My personal blog. Here you'll mostly find Phantom of the Opera, Disney, Lost, musical theatre, nerdfighters, Paris, Hunger Games, Glee, writing, Star Trek, Gilmore Girls, Starkid, reading, old movies and random rants and humor.
And tea cups. Lots of tea cups.
I started out here six months ago. Back then I was still in a semi-emotionally abusive relationship with an emotionally unstable boy, I still ran a thinspo/pro-anorexia blog, I was depressed almost all the time, and I hadn’t experienced the horror of my mother dying - even if she was only dead three minutes.

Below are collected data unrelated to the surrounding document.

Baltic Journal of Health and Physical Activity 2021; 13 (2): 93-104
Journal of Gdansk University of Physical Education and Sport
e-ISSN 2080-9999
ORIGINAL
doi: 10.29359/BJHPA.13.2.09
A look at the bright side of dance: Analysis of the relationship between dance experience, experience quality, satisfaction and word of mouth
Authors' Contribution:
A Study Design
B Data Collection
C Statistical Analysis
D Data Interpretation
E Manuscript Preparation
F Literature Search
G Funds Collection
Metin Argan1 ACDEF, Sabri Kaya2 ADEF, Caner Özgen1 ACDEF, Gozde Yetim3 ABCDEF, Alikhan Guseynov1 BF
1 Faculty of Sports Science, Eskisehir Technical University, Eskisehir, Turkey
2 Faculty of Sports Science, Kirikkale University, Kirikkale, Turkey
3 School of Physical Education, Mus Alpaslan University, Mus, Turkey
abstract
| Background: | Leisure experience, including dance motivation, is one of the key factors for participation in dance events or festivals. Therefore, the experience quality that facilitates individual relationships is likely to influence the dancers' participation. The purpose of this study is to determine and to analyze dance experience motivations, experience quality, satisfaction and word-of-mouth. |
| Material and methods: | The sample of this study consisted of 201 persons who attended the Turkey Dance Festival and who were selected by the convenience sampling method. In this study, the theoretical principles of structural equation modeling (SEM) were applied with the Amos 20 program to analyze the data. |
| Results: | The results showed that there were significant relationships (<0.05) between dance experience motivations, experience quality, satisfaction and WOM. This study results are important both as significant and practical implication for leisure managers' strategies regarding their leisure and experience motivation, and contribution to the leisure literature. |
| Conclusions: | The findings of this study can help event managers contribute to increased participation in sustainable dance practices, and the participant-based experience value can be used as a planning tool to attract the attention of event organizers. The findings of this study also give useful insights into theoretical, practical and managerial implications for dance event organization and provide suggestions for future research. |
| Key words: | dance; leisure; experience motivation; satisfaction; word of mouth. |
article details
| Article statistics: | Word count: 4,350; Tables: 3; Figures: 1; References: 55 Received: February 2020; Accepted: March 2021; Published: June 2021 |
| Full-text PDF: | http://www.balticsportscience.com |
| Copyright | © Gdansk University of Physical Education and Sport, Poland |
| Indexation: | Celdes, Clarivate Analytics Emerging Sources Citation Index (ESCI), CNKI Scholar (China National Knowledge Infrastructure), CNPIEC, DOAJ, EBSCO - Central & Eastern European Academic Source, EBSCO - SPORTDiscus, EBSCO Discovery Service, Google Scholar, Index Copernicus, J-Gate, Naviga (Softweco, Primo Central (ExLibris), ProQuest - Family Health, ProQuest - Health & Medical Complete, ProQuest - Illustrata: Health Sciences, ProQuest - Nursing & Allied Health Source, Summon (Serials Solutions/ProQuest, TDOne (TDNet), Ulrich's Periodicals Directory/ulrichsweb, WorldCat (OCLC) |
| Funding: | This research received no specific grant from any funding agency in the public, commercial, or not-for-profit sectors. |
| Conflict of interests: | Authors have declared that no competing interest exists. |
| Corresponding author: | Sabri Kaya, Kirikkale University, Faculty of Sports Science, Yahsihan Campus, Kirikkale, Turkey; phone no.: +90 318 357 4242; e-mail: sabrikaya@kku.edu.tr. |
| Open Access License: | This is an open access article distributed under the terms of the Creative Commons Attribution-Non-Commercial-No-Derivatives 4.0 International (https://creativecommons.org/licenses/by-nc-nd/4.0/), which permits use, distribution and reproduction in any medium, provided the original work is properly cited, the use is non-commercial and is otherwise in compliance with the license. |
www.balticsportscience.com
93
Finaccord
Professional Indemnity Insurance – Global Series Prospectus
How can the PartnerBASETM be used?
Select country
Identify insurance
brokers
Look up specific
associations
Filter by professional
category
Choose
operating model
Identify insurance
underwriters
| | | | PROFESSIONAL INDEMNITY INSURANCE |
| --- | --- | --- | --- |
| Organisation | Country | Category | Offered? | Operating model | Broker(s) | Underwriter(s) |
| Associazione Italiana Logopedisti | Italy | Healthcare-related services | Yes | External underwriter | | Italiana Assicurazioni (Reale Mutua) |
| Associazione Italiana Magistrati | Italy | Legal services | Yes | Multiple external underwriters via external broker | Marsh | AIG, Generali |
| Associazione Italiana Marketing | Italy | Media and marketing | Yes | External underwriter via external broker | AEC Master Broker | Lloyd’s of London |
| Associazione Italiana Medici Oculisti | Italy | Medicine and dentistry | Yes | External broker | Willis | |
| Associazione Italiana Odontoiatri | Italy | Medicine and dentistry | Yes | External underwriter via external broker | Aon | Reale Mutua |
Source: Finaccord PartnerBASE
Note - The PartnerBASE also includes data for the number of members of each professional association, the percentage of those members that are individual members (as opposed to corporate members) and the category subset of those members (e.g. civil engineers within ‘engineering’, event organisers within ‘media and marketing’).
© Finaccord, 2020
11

I’ve grown up a lot since then. I still deal with depression, but it’s not constant. I’m more responsible for my actions. I try to check my attitude whenever I get angry at something small (back then, I got pissed when my father didn’t want me borrowing his computer cord, even though the dog he didn’t train ruined it and he kept promising to take me to the store so I could buy a new one and he never did…but now it’s like ‘eh - big deal’). I’m so much less naive now. Yet some things were better then - I’m much more bitter and pessimistic now.
But all in all, I like how far I’ve come in six months, even if it took an attempted sexual assault and my mother having a cardiac event to achieve it.
Some things are still the same, anyway - the Sun and Jin death gif makes me sob.